=== INPUT RECORDS ===

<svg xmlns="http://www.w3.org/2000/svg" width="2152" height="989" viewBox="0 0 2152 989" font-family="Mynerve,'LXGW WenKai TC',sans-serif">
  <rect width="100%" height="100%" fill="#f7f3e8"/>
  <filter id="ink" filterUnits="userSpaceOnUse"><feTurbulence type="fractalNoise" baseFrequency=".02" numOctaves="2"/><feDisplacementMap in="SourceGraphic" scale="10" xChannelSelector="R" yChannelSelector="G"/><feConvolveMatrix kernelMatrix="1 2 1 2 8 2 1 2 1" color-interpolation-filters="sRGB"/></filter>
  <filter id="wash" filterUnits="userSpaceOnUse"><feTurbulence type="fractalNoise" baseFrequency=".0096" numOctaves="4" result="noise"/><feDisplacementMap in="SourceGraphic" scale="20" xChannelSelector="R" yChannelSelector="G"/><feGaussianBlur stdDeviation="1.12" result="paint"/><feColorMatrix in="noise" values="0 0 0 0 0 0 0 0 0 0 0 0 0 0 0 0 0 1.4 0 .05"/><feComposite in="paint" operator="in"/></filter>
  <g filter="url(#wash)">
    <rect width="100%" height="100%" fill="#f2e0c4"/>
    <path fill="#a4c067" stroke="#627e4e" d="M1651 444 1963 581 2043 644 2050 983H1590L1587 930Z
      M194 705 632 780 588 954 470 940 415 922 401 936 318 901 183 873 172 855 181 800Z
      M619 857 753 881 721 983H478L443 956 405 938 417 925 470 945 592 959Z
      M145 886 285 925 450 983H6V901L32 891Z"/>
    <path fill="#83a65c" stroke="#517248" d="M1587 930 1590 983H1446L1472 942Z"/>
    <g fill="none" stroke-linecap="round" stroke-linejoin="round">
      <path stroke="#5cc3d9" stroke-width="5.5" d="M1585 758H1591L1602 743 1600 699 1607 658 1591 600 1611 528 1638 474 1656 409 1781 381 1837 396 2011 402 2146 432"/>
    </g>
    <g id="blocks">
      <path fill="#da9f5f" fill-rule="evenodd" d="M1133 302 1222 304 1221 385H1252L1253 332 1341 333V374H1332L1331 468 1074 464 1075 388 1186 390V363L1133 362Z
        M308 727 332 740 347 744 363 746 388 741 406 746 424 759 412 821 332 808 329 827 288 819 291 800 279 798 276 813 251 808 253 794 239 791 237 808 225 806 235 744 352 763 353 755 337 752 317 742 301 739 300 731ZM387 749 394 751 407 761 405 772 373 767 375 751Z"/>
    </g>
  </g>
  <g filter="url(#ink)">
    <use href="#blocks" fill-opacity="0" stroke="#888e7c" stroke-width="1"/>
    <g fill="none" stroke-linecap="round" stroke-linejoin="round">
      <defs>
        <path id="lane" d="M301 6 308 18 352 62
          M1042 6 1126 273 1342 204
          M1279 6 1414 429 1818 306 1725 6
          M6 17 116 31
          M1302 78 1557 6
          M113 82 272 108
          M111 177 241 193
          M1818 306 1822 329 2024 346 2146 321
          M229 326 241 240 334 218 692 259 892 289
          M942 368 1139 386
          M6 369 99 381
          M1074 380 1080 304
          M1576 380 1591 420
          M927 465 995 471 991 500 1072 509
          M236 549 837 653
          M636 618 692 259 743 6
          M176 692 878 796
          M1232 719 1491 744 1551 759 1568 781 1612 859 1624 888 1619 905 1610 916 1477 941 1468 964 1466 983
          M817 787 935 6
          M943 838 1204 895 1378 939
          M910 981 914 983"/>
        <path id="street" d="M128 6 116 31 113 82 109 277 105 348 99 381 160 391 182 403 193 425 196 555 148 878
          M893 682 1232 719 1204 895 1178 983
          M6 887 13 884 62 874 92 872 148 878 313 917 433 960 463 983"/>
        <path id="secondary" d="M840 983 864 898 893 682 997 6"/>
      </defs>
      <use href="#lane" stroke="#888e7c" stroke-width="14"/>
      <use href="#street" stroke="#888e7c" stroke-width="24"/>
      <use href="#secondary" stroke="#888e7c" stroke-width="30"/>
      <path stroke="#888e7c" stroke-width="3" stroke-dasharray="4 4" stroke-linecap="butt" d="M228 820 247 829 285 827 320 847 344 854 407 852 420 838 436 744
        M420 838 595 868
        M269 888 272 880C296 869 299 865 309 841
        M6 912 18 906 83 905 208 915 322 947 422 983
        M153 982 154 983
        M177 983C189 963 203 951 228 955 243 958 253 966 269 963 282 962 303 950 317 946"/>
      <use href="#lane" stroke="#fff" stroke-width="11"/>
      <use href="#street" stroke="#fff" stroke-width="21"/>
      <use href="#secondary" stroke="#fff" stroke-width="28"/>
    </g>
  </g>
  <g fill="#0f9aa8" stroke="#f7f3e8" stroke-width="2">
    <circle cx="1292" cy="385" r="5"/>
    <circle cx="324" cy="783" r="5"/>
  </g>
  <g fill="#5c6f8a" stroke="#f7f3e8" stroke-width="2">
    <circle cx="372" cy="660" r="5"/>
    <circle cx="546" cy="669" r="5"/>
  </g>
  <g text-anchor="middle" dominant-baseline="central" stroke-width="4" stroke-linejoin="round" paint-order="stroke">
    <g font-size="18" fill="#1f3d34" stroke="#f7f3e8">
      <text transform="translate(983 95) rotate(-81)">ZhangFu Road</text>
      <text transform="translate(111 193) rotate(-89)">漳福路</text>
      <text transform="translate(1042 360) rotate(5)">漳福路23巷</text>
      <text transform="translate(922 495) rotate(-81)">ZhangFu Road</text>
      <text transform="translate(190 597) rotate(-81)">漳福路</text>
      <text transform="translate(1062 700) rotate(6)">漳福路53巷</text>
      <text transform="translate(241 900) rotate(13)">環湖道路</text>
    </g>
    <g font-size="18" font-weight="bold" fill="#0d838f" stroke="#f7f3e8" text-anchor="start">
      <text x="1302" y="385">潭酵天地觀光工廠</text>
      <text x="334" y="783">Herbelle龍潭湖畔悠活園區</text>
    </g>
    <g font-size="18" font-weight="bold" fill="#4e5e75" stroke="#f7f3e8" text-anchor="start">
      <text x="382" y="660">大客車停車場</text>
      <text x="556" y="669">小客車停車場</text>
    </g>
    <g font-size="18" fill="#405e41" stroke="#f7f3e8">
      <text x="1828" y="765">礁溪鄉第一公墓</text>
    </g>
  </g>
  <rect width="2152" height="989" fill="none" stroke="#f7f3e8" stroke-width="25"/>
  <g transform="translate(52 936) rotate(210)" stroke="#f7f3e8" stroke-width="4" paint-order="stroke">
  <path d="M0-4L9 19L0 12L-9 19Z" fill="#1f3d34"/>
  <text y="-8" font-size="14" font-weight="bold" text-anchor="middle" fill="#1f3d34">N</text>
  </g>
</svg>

===

- WHAT TO PRODUCE:
The full listing, top to bottom: write it out again exactly.

- EXERCISE SOLUTION:
<svg xmlns="http://www.w3.org/2000/svg" width="2152" height="989" viewBox="0 0 2152 989" font-family="Mynerve,'LXGW WenKai TC',sans-serif">
  <rect width="100%" height="100%" fill="#f7f3e8"/>
  <filter id="ink" filterUnits="userSpaceOnUse"><feTurbulence type="fractalNoise" baseFrequency=".02" numOctaves="2"/><feDisplacementMap in="SourceGraphic" scale="10" xChannelSelector="R" yChannelSelector="G"/><feConvolveMatrix kernelMatrix="1 2 1 2 8 2 1 2 1" color-interpolation-filters="sRGB"/></filter>
  <filter id="wash" filterUnits="userSpaceOnUse"><feTurbulence type="fractalNoise" baseFrequency=".0096" numOctaves="4" result="noise"/><feDisplacementMap in="SourceGraphic" scale="20" xChannelSelector="R" yChannelSelector="G"/><feGaussianBlur stdDeviation="1.12" result="paint"/><feColorMatrix in="noise" values="0 0 0 0 0 0 0 0 0 0 0 0 0 0 0 0 0 1.4 0 .05"/><feComposite in="paint" operator="in"/></filter>
  <g filter="url(#wash)">
    <rect width="100%" height="100%" fill="#f2e0c4"/>
    <path fill="#a4c067" stroke="#627e4e" d="M1651 444 1963 581 2043 644 2050 983H1590L1587 930Z
      M194 705 632 780 588 954 470 940 415 922 401 936 318 901 183 873 172 855 181 800Z
      M619 857 753 881 721 983H478L443 956 405 938 417 925 470 945 592 959Z
      M145 886 285 925 450 983H6V901L32 891Z"/>
    <path fill="#83a65c" stroke="#517248" d="M1587 930 1590 983H1446L1472 942Z"/>
    <g fill="none" stroke-linecap="round" stroke-linejoin="round">
      <path stroke="#5cc3d9" stroke-width="5.5" d="M1585 758H1591L1602 743 1600 699 1607 658 1591 600 1611 528 1638 474 1656 409 1781 381 1837 396 2011 402 2146 432"/>
    </g>
    <g id="blocks">
      <path fill="#da9f5f" fill-rule="evenodd" d="M1133 302 1222 304 1221 385H1252L1253 332 1341 333V374H1332L1331 468 1074 464 1075 388 1186 390V363L1133 362Z
        M308 727 332 740 347 744 363 746 388 741 406 746 424 759 412 821 332 808 329 827 288 819 291 800 279 798 276 813 251 808 253 794 239 791 237 808 225 806 235 744 352 763 353 755 337 752 317 742 301 739 300 731ZM387 749 394 751 407 761 405 772 373 767 375 751Z"/>
    </g>
  </g>
  <g filter="url(#ink)">
    <use href="#blocks" fill-opacity="0" stroke="#888e7c" stroke-width="1"/>
    <g fill="none" stroke-linecap="round" stroke-linejoin="round">
      <defs>
        <path id="lane" d="M301 6 308 18 352 62
          M1042 6 1126 273 1342 204
          M1279 6 1414 429 1818 306 1725 6
          M6 17 116 31
          M1302 78 1557 6
          M113 82 272 108
          M111 177 241 193
          M1818 306 1822 329 2024 346 2146 321
          M229 326 241 240 334 218 692 259 892 289
          M942 368 1139 386
          M6 369 99 381
          M1074 380 1080 304
          M1576 380 1591 420
          M927 465 995 471 991 500 1072 509
          M236 549 837 653
          M636 618 692 259 743 6
          M176 692 878 796
          M1232 719 1491 744 1551 759 1568 781 1612 859 1624 888 1619 905 1610 916 1477 941 1468 964 1466 983
          M817 787 935 6
          M943 838 1204 895 1378 939
          M910 981 914 983"/>
        <path id="street" d="M128 6 116 31 113 82 109 277 105 348 99 381 160 391 182 403 193 425 196 555 148 878
          M893 682 1232 719 1204 895 1178 983
          M6 887 13 884 62 874 92 872 148 878 313 917 433 960 463 983"/>
        <path id="secondary" d="M840 983 864 898 893 682 997 6"/>
      </defs>
      <use href="#lane" stroke="#888e7c" stroke-width="14"/>
      <use href="#street" stroke="#888e7c" stroke-width="24"/>
      <use href="#secondary" stroke="#888e7c" stroke-width="30"/>
      <path stroke="#888e7c" stroke-width="3" stroke-dasharray="4 4" stroke-linecap="butt" d="M228 820 247 829 285 827 320 847 344 854 407 852 420 838 436 744
        M420 838 595 868
        M269 888 272 880C296 869 299 865 309 841
        M6 912 18 906 83 905 208 915 322 947 422 983
        M153 982 154 983
        M177 983C189 963 203 951 228 955 243 958 253 966 269 963 282 962 303 950 317 946"/>
      <use href="#lane" stroke="#fff" stroke-width="11"/>
      <use href="#street" stroke="#fff" stroke-width="21"/>
      <use href="#secondary" stroke="#fff" stroke-width="28"/>
    </g>
  </g>
  <g fill="#0f9aa8" stroke="#f7f3e8" stroke-width="2">
    <circle cx="1292" cy="385" r="5"/>
    <circle cx="324" cy="783" r="5"/>
  </g>
  <g fill="#5c6f8a" stroke="#f7f3e8" stroke-width="2">
    <circle cx="372" cy="660" r="5"/>
    <circle cx="546" cy="669" r="5"/>
  </g>
  <g text-anchor="middle" dominant-baseline="central" stroke-width="4" stroke-linejoin="round" paint-order="stroke">
    <g font-size="18" fill="#1f3d34" stroke="#f7f3e8">
      <text transform="translate(983 95) rotate(-81)">ZhangFu Road</text>
      <text transform="translate(111 193) rotate(-89)">漳福路</text>
      <text transform="translate(1042 360) rotate(5)">漳福路23巷</text>
      <text transform="translate(922 495) rotate(-81)">ZhangFu Road</text>
      <text transform="translate(190 597) rotate(-81)">漳福路</text>
      <text transform="translate(1062 700) rotate(6)">漳福路53巷</text>
      <text transform="translate(241 900) rotate(13)">環湖道路</text>
    </g>
    <g font-size="18" font-weight="bold" fill="#0d838f" stroke="#f7f3e8" text-anchor="start">
      <text x="1302" y="385">潭酵天地觀光工廠</text>
      <text x="334" y="783">Herbelle龍潭湖畔悠活園區</text>
    </g>
    <g font-size="18" font-weight="bold" fill="#4e5e75" stroke="#f7f3e8" text-anchor="start">
      <text x="382" y="660">大客車停車場</text>
      <text x="556" y="669">小客車停車場</text>
    </g>
    <g font-size="18" fill="#405e41" stroke="#f7f3e8">
      <text x="1828" y="765">礁溪鄉第一公墓</text>
    </g>
  </g>
  <rect width="2152" height="989" fill="none" stroke="#f7f3e8" stroke-width="25"/>
  <g transform="translate(52 936) rotate(210)" stroke="#f7f3e8" stroke-width="4" paint-order="stroke">
  <path d="M0-4L9 19L0 12L-9 19Z" fill="#1f3d34"/>
  <text y="-8" font-size="14" font-weight="bold" text-anchor="middle" fill="#1f3d34">N</text>
  </g>
</svg>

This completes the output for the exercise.